Thankfully, the days of demonic possession of football players has largely passed us by. Admittedly there is still the occasional occurrence, usually when some passing malevolent spirit wants to make a professional footballer look like a complete berk as in the video below, but full scale, exorcist style, head spinning, projectile vomiting possession is rare these days. This is thanks to a little known move in the late 1970’s by professional clubs and the clergy who discovered that most of the evil in the world stemmed from Liverpool and Newcastle midfielder Terry McDermott’s dodgy perm and ‘tache combo
However startling new evidence has come to light of people in the spirit world focusing now on players off the field of play and this shocking footage, of Spurs stars Peter Crouch and Jonathan Woodgate, clearly shows the horrific stresses and strains that a spectral intrusion can cause. Poor Mr Crouch has obviously been forced to wet himself by this mischievious spirit and to make matters worse, he and his teammate have been forced into performing some kind of horrific, satanic dance that will surely invoke the wrath of leading religious thinkers and FIFA.
The shocking truth is clearly visible. While Crouch’s tantric dance of death has caused little more than short-term incontinence, the effect on Jonathan Woodgate has been stark. Indeed his eyes emit an eerie glow as he performs his boogie for the black arts and witnesses of the deviant event said that he had not seen such a stupefyingly terrified expression on a footballer since the day Alan Shearer heard Carlton Palmer had been called into the England squad.

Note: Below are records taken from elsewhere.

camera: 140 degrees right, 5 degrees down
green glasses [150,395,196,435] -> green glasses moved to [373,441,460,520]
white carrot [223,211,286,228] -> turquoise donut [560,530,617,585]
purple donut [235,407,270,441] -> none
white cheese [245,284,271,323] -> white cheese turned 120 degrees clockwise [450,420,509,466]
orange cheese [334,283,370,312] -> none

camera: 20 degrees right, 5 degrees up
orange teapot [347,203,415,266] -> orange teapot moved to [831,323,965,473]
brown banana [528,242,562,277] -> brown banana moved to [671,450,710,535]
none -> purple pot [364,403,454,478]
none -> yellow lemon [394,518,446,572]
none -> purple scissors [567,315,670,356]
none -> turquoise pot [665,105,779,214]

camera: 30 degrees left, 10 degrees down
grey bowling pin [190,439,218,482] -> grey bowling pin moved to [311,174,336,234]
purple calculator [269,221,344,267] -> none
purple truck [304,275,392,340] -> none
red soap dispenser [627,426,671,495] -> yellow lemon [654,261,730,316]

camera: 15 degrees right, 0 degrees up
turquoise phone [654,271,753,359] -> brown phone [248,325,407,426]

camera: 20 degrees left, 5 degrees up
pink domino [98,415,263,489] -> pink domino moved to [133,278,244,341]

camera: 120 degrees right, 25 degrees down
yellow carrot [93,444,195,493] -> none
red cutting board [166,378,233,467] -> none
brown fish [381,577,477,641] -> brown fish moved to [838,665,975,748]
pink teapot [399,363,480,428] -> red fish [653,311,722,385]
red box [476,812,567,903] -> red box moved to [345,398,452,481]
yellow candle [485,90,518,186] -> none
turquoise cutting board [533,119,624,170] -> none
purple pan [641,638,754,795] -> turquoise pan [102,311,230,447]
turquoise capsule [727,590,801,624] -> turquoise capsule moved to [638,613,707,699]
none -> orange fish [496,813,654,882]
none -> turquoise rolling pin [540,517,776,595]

Spurs boss Harry Redknapp has already lost midfielder David Bentley, who has seemingly been sucked by the spirit world into a previously unknown realm (the lucky boy), and now it seems with two more stars on their way, something sinister is afoot at White Hart Lane. Harry, whose recent facelift failed after the scaffolding collapsed, has called in some of the most learned folk in the world of religious and spiritual thinking as the Dalai Lama, the god Ganesh and Derek Acorah were seen walking on the pitch, speaking in tongues and trying to lift the curse that has bedevilled the club since they sacked Glenn Hoddle and Eileen Drewery from the payroll. Only time will tell if it has had an effect, but as our startling picture shows, there’s something weird afoot at the Lane and I don’t just mean Luka Modric’s face.